### WHAT YOU WILL DO
Lines of the material that include the word "legend" are to be counted; only their number should be given.

### INPUT RECORDS
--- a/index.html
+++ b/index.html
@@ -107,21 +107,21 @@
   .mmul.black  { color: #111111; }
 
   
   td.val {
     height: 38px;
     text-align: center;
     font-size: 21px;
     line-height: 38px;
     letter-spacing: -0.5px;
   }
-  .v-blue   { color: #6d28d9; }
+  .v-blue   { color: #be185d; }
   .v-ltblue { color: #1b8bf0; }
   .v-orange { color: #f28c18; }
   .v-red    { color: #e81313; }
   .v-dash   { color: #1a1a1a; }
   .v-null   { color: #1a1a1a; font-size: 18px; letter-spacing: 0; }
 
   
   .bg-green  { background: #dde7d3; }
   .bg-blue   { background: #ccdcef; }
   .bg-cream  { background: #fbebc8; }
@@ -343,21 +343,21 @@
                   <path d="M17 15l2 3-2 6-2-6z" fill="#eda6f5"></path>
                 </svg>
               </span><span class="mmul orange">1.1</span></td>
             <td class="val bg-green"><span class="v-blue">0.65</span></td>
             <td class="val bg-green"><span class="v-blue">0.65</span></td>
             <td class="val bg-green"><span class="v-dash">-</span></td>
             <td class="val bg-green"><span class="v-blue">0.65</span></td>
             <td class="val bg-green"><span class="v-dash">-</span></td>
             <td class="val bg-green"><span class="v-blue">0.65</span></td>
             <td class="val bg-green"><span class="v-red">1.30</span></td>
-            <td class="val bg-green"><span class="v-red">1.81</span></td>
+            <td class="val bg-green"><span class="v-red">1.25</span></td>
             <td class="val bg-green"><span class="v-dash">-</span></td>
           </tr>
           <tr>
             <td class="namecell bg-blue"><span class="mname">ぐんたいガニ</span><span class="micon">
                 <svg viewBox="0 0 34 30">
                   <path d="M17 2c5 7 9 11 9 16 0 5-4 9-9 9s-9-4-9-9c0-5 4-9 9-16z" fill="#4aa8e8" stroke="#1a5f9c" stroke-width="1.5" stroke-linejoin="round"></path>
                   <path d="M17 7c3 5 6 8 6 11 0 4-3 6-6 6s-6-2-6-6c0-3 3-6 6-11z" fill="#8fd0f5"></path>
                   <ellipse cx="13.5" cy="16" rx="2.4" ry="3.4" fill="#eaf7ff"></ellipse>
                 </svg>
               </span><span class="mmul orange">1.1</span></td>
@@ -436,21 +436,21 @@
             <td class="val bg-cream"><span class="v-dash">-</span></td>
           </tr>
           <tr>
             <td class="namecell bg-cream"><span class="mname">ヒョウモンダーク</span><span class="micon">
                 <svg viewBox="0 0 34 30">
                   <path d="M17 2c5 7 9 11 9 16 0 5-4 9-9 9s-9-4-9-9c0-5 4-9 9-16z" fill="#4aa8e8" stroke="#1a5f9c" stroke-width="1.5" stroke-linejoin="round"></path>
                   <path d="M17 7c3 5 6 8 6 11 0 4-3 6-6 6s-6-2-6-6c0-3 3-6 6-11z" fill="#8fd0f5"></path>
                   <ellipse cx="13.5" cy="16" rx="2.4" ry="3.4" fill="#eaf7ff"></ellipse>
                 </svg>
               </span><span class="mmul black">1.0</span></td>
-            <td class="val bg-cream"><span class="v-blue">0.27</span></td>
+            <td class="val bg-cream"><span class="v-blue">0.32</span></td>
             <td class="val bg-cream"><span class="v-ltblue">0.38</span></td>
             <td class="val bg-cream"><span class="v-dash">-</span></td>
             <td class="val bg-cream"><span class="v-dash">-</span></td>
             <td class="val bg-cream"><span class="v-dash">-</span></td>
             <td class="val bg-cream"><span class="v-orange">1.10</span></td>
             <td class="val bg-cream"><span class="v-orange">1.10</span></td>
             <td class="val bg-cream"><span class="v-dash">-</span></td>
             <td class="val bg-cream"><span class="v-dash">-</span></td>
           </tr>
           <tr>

...

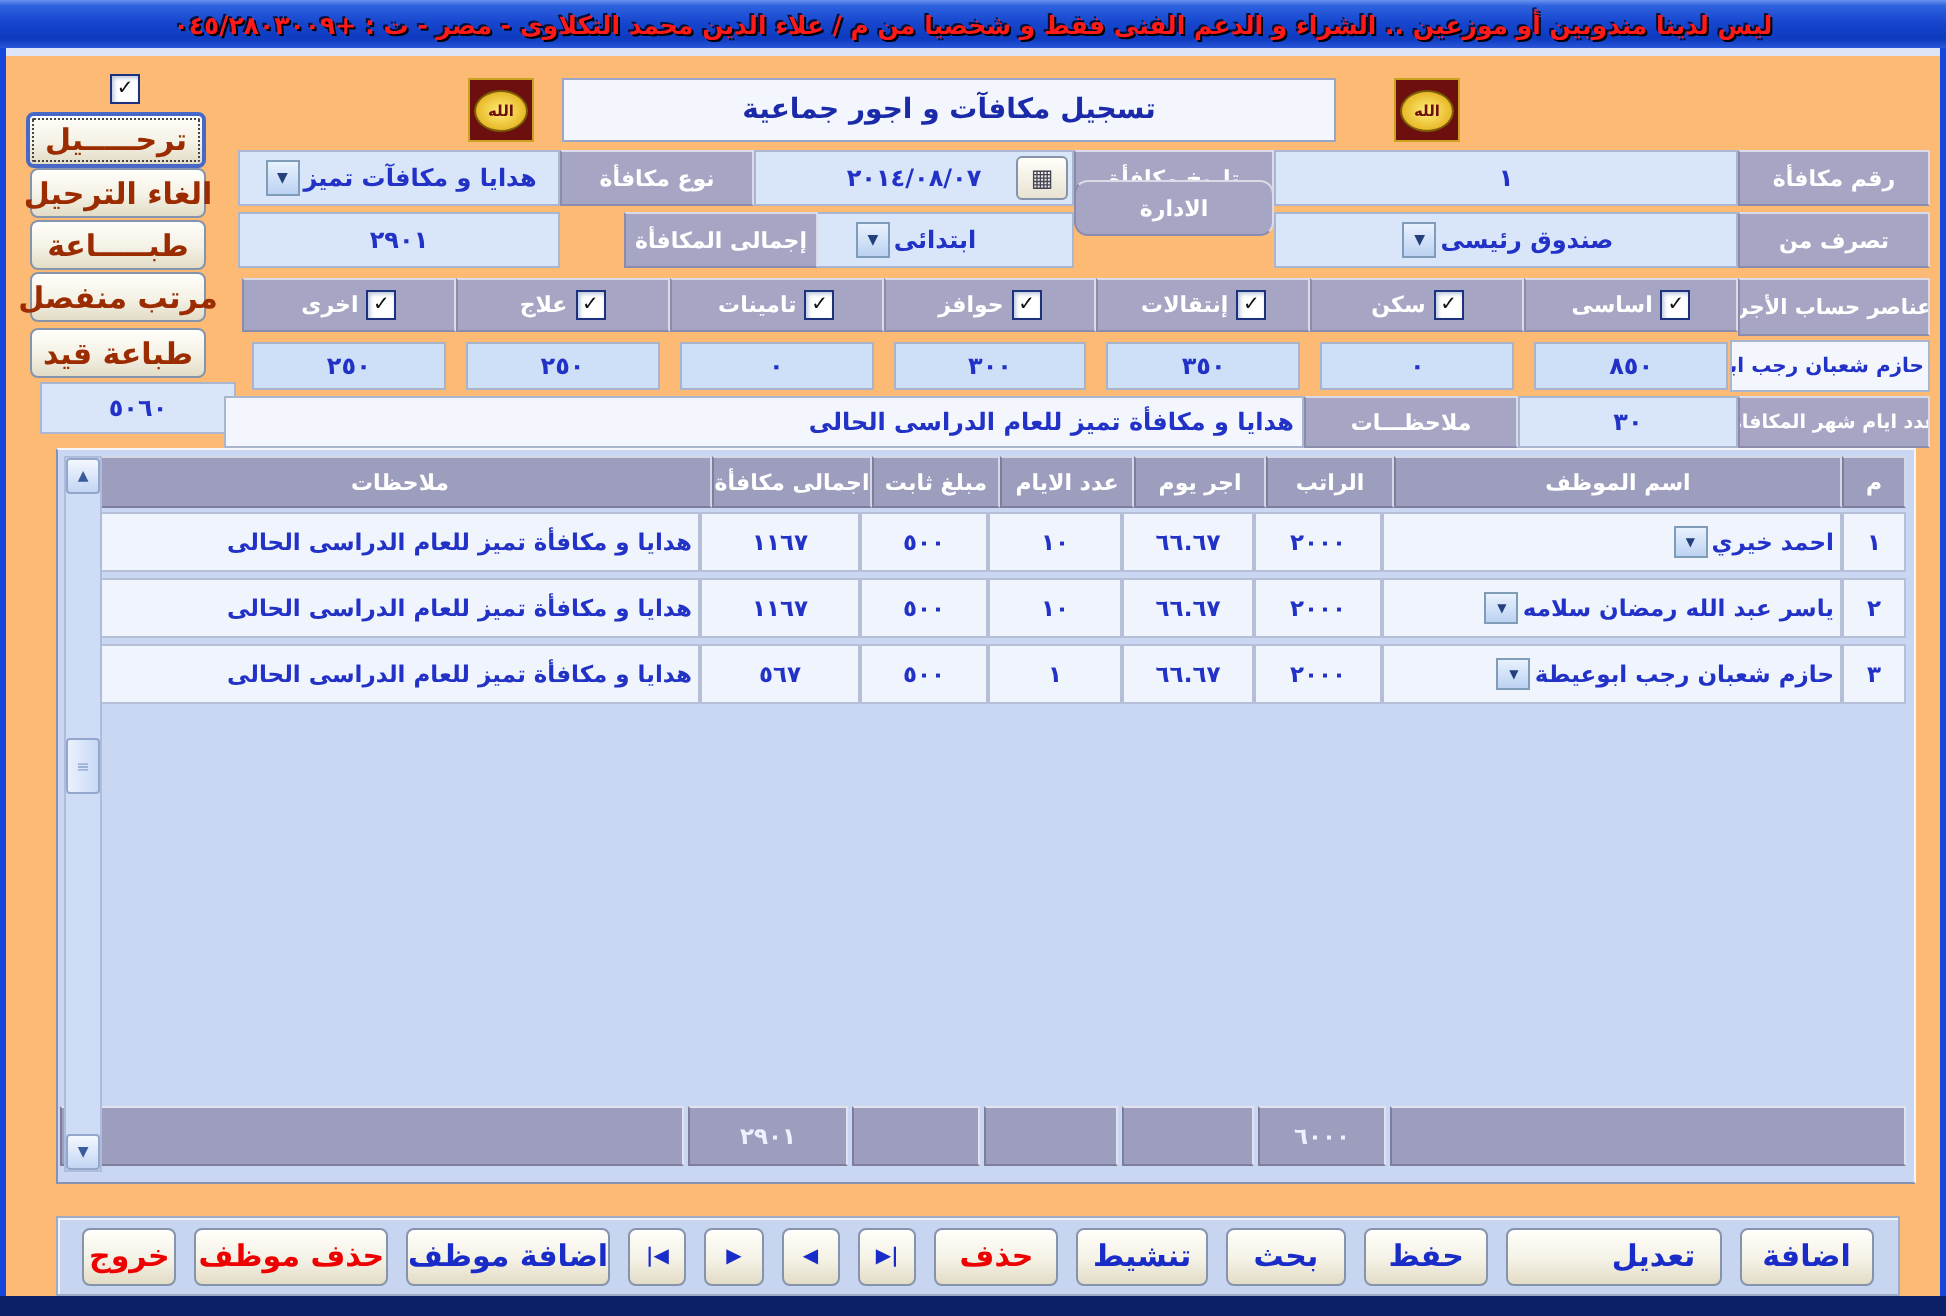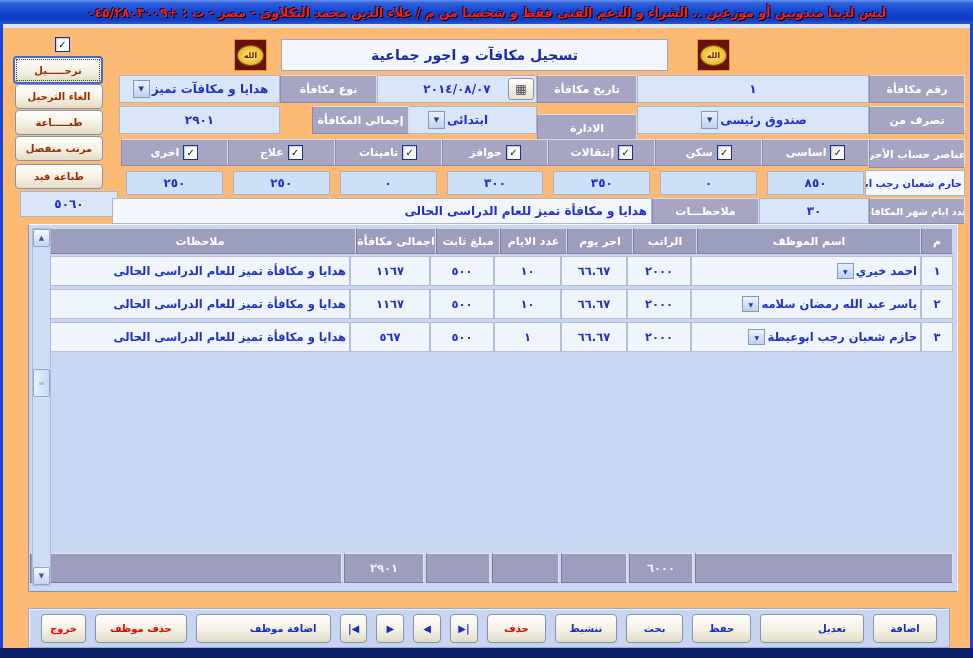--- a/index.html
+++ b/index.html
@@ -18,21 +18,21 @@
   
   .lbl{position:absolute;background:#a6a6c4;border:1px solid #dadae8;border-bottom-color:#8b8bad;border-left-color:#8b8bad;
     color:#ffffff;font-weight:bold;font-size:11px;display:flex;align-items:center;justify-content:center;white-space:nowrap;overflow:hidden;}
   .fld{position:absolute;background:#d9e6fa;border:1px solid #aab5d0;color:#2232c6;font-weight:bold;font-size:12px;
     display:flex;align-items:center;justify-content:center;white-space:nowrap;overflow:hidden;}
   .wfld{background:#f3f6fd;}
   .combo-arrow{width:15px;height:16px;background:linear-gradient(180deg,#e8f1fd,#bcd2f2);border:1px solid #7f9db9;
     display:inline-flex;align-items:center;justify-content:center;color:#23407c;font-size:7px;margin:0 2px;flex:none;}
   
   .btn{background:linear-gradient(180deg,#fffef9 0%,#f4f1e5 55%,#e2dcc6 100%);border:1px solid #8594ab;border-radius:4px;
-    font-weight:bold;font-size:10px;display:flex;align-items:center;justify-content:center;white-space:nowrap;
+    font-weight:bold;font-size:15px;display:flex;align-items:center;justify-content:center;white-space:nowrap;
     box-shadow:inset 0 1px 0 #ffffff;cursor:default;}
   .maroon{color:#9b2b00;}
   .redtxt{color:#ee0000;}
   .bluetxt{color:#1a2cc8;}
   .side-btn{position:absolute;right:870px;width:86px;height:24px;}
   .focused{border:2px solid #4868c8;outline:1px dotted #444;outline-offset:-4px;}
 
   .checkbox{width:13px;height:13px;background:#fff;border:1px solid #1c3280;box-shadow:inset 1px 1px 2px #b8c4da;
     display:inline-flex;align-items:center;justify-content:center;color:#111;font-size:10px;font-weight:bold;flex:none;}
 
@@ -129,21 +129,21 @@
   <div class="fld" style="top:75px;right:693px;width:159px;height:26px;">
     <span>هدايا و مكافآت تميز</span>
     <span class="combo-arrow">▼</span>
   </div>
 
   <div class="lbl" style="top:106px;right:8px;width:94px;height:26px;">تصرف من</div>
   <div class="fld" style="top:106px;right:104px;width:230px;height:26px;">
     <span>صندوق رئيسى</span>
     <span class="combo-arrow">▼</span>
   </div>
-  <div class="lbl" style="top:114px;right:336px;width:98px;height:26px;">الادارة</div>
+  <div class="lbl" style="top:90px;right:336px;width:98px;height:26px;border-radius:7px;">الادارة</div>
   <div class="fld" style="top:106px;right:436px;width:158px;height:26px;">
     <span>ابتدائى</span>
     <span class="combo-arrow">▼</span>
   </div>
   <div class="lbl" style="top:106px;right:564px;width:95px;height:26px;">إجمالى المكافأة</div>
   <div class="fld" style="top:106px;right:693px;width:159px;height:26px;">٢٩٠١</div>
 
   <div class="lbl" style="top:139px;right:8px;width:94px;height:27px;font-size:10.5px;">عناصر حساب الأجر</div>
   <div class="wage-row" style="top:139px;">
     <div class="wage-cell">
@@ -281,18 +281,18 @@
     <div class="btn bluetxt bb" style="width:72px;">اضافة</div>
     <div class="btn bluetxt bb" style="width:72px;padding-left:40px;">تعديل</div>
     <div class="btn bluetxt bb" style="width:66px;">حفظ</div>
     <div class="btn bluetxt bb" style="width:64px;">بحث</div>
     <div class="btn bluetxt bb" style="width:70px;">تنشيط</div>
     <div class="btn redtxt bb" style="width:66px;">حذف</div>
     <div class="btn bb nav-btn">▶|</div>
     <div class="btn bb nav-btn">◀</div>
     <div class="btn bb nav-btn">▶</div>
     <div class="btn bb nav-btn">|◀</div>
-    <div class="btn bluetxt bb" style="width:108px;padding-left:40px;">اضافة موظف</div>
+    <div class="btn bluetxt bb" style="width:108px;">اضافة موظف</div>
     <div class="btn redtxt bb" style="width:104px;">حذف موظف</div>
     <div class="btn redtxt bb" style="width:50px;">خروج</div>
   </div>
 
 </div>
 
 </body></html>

--

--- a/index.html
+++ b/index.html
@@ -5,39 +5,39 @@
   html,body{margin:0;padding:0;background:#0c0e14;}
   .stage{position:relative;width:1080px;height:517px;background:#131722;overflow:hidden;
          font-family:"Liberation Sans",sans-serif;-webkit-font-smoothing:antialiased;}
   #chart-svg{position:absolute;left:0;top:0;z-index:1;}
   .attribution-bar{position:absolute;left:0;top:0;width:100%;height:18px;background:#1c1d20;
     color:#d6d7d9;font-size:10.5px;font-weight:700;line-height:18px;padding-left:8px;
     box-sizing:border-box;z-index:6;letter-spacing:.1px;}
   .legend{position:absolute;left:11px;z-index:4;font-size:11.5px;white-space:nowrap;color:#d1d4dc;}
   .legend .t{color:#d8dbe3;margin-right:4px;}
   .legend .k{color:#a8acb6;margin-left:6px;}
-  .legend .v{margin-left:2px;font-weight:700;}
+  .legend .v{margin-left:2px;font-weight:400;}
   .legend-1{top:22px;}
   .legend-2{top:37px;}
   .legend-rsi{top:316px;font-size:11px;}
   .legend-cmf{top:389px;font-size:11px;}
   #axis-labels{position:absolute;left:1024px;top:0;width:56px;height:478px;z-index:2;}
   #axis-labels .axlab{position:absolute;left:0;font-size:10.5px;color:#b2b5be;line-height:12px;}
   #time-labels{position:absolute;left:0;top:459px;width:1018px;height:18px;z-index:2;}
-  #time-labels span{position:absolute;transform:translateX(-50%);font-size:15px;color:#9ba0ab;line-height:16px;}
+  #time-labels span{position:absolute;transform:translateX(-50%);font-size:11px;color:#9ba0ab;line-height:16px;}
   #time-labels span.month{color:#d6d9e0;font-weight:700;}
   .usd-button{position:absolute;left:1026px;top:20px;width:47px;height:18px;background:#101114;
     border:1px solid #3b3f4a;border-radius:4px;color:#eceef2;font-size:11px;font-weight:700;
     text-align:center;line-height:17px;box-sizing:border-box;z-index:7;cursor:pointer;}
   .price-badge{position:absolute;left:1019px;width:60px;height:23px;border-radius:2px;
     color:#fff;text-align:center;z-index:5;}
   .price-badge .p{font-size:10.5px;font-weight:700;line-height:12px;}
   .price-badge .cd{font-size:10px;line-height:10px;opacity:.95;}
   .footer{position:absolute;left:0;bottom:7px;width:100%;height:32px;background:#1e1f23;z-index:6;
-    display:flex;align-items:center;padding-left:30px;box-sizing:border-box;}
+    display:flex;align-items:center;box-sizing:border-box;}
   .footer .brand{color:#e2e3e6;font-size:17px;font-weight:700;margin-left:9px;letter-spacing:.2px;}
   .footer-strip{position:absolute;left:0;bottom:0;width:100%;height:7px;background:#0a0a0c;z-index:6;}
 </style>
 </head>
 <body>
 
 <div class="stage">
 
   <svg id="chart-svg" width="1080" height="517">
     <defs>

### TASK RESPONSE
9